Wafer

Hex.pmApache-2.0 licensed

Wafer is an OTP application that assists with writing drivers for peripherals using I2C, SPI and GPIO pins.

Wafer provides Elixir protocols for interacting with device registers and dealing with GPIO, so that you can use directly connected hardware GPIO pins or GPIO expanders such as the MCP23008 or the CD74HC595 SPI shift register.

Wafer implements the GPIO and Chip protocols for Circuits.GPIO and Circuits.I2C. Implementing it for SPI should also be trivial, I just don't have any SPI devices to test with at the moment.
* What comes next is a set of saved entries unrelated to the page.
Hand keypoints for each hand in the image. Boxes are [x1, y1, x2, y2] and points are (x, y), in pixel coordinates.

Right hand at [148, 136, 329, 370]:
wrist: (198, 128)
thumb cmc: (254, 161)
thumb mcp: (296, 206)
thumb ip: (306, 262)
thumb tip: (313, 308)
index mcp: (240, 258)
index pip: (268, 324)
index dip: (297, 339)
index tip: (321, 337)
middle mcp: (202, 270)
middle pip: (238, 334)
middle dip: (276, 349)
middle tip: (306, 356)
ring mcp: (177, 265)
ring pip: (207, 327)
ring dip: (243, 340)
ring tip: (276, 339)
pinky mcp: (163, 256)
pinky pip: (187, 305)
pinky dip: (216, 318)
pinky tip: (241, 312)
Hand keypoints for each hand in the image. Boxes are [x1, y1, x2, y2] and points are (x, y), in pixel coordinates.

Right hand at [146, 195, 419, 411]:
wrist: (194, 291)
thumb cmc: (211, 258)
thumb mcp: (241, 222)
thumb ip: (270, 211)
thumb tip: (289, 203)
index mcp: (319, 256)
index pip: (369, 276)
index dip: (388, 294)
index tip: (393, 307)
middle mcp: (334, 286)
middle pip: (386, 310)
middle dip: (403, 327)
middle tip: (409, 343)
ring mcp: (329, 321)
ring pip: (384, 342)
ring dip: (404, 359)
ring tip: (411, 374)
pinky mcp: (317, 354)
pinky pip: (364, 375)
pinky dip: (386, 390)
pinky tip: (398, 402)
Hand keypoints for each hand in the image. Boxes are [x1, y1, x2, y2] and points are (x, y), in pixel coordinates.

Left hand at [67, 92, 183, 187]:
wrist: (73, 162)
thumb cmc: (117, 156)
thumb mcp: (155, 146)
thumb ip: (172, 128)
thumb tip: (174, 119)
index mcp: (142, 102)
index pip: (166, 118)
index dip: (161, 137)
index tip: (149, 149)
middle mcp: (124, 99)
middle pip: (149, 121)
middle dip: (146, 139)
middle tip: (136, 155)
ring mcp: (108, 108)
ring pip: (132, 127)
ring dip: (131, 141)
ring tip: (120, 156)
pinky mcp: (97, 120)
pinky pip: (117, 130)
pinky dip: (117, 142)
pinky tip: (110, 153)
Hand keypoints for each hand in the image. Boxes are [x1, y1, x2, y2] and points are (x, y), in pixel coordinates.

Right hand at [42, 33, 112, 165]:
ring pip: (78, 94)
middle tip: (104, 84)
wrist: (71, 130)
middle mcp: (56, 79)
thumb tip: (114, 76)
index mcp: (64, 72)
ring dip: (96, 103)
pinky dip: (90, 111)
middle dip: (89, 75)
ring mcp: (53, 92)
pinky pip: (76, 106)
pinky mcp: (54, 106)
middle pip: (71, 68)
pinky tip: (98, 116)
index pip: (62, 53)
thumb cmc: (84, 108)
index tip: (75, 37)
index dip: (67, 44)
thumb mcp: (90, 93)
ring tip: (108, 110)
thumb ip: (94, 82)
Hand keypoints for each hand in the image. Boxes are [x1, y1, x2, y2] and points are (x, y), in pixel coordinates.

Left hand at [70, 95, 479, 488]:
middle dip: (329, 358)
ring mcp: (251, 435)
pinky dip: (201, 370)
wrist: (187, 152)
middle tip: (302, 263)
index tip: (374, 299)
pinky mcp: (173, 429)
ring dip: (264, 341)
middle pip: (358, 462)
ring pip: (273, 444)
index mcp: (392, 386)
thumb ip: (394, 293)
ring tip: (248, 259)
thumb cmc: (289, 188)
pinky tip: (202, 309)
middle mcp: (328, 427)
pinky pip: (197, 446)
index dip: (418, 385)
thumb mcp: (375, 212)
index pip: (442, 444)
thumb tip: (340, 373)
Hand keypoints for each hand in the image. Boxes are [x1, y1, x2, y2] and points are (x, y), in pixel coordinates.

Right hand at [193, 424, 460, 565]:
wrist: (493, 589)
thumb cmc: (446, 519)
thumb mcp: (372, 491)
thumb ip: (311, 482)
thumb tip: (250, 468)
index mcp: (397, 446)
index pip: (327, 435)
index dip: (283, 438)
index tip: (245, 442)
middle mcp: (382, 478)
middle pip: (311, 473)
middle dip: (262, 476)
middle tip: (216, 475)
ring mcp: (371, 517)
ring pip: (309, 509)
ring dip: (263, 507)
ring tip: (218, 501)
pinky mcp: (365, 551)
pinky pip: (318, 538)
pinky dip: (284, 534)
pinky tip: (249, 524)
Some examples of how to use this project:

Working with registers

Wafer provides the very helpful Registers macros which allow you to quickly and easily define your registers for your device:

Here's a very simple example:

defmodule HTS221.Registers do
use Wafer.Registers
defregister(:ctrl_reg1, 0x20, :rw, 1)
defregister(:humidity_out_l, 0x28, :ro, 1)
defregister(:humidity_out_h, 0x29, :ro, 1)
end
defmodule HTS221 do
import HTS221.Registers
use Bitwise
def humidity(conn) do
with {:ok, <<msb>>} <- read_humidity_out_h(conn),
{:ok, <<lsb>} <- read_humidity_out_l(conn),
do: {:ok, msb <<< 8 + lsb}
end
def on?(conn) do
case read_ctrl_reg1(conn) do
{:ok, <<1::integer-size(1), _::bits>>} -> true
_ -> false
end
end
def turn_on(conn), do: write_ctrl_reg1(conn, <<1::integer-size(1), 0::integer-size(7)>>)
def turn_off(conn), do: write_ctrl_reg1(conn, <<0>>)
end

Working with GPIO

Wafer provides a simple way to drive specific GPIO functionality per device.

Here's a super simple "blinky" example:

defmodule WaferBlinky do
@derive [Wafer.GPIO]
defstruct ~w[conn]a
@behaviour Wafer.Conn
alias Wafer.Conn
alias Wafer.GPIO
@type t :: %WaferBlinky{conn: Conn.t()}
@type acquire_options :: [acquire_option]
@type acquire_option :: {:conn, Conn.t()}
@impl Wafer.Conn
def acquire(options) do
with {:ok, conn} <- Keyword.fetch(options, :conn) do
{:ok, %WaferBlinky{conn: conn}}
else
:error -> {:error, "`WaferBlinky.acquire/1` requires the `conn` option."}
{:error, reason} -> {:error, reason}
end
end
def turn_on(conn), do: GPIO.write(conn, 1)
def turn_off(conn), do: GPIO.write(conn, 0)
end

And a simple mix task to drive it:

defmodule Mix.Tasks.Blink do
use Mix.Task
@shortdoc "GPIO LED Blink Example"
alias Wafer.Driver.Circuits.GPIO
def run(_args) do
{:ok, led_pin_21} = GPIO.acquire(pin: 21, direction: :out)
{:ok, conn} = WaferBlinky.acquire(conn: led_pin_21)
Enum.each(1..10, fn _ ->
WaferBlinky.turn_on(conn)
:timer.sleep(500)
WaferBlinky.turn_off(conn)
:timer.sleep(500)
end)
end
end

Running the tests

I've included stub implementations of the parts of Circuits that are interacted with by this project, so the tests should run and pass on machines without physical hardware interfaces. If you have a Raspberry Pi with a Pi Sense Hat connected you can run the tests with the SENSE_HAT_PRESENT=true environment variable set and it will perform integration tests with two of the sensors on this device.

Installation

Wafer is available in Hex, the package can be installed by adding wafer to your list of dependencies in mix.exs:

def deps do
[
{:wafer, "~> 1.1.4"}
]
end

Documentation for the latest release can be found on HexDocs.

Github Mirror

This repository is mirrored on Github from it's primary location on my Forgejo instance. Feel free to raise issues and open PRs on Github.

License

This software is licensed under the terms of the Apache License 2.0, see the LICENSE.md file included with this package for the terms.